What is great is that there are Bible verse to go along with some of the things that we should give up. So, after reading this list I started thinking that I am going to take one things every single day and meditate on it. 40 days in Lent, I could work through this list twice. On Easter Sunday, my hope is that I will walk into mass and release all of thing that do not serve me. Hence, the release project. I want to be able to work on the negative parts in my life that I want to change, and bring out good qualities that I want to show people.
So, here how The Release Project is going to work
- Word and mantra for the day—I might go in any way what might inspire me, or I might go down the list.
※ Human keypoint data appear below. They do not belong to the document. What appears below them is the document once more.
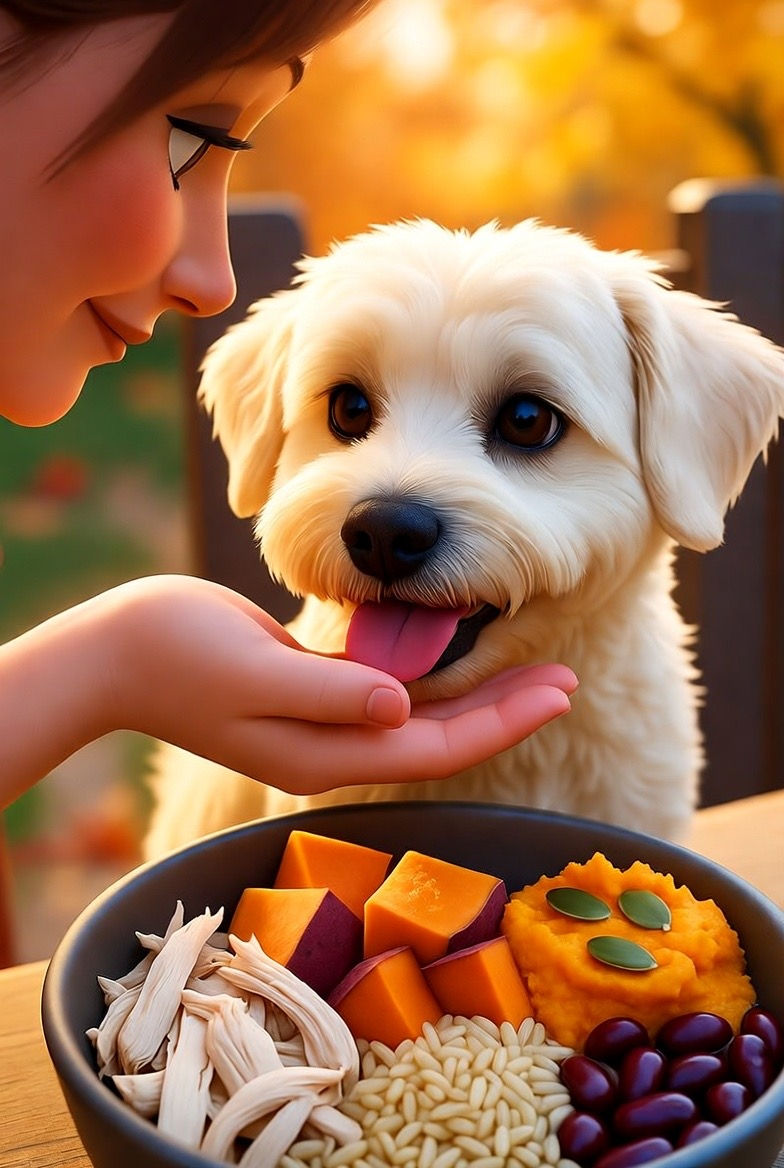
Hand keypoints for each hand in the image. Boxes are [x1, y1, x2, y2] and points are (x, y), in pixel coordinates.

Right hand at [105, 575, 575, 794]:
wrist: (116, 651)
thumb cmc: (174, 652)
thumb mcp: (250, 670)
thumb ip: (326, 693)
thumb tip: (400, 710)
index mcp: (320, 754)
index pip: (432, 749)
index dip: (499, 723)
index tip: (558, 690)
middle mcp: (330, 749)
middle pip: (436, 741)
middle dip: (504, 713)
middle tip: (566, 680)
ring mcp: (320, 726)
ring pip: (418, 722)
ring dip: (476, 698)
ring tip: (532, 673)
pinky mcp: (311, 697)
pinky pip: (389, 699)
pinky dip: (432, 683)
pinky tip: (457, 661)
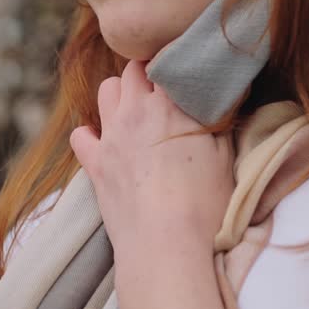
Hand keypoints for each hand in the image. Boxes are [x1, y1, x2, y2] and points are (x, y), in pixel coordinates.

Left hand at [69, 60, 232, 253]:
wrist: (166, 246)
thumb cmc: (205, 204)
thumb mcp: (226, 156)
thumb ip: (221, 120)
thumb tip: (227, 96)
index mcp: (170, 104)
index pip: (167, 62)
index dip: (177, 66)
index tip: (188, 75)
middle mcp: (135, 111)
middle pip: (133, 70)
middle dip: (148, 74)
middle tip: (165, 94)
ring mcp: (111, 136)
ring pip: (106, 90)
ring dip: (120, 95)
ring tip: (138, 113)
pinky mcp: (94, 164)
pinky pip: (81, 135)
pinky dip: (90, 134)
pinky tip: (106, 143)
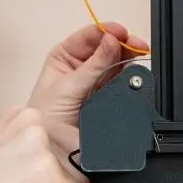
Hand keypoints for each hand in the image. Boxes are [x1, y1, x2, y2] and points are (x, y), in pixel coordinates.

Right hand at [0, 107, 88, 182]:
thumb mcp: (11, 163)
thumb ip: (42, 160)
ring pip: (80, 177)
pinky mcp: (49, 171)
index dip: (70, 167)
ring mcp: (40, 145)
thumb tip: (84, 175)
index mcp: (21, 117)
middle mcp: (31, 123)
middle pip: (75, 156)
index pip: (63, 138)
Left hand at [28, 22, 148, 182]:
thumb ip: (94, 64)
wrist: (52, 151)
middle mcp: (83, 69)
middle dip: (123, 44)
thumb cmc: (45, 119)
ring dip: (129, 59)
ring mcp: (97, 84)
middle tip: (136, 45)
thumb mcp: (68, 85)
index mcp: (65, 58)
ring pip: (118, 64)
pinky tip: (135, 74)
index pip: (90, 36)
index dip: (106, 31)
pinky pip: (123, 84)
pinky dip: (131, 78)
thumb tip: (112, 41)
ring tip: (137, 56)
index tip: (120, 33)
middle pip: (108, 48)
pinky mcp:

- I might right this down in the morning, jot my thoughts about the topic,
- Read a Bible verse that discuss the work or mantra
- When I get a quiet moment in my day, pray about this. Ask God to free me from this problem
- Now, this hardest part. Sit and let God talk to me. When I pray, it’s total stream of consciousness. I make lists, talk about problems, but I want this time to be about God talking to me and I need to be receptive to listening to Him.
- Then I write about a blog post about my experience for the day and if this would be something that I should revisit during my 40 days.
I don’t want to limit myself. If I feel like I need to spend two days on fear of failure, then I am going to spend two days on fear of failure. If there is one word or mantra that you just want to solely work on, do that! This is something for you! This is taking care of yourself!
Part of the process with fibro is taking care of myself mentally and physically, and I have been trying to get a handle of the physical part, but I want to be able to work on the mental part—with the help of God.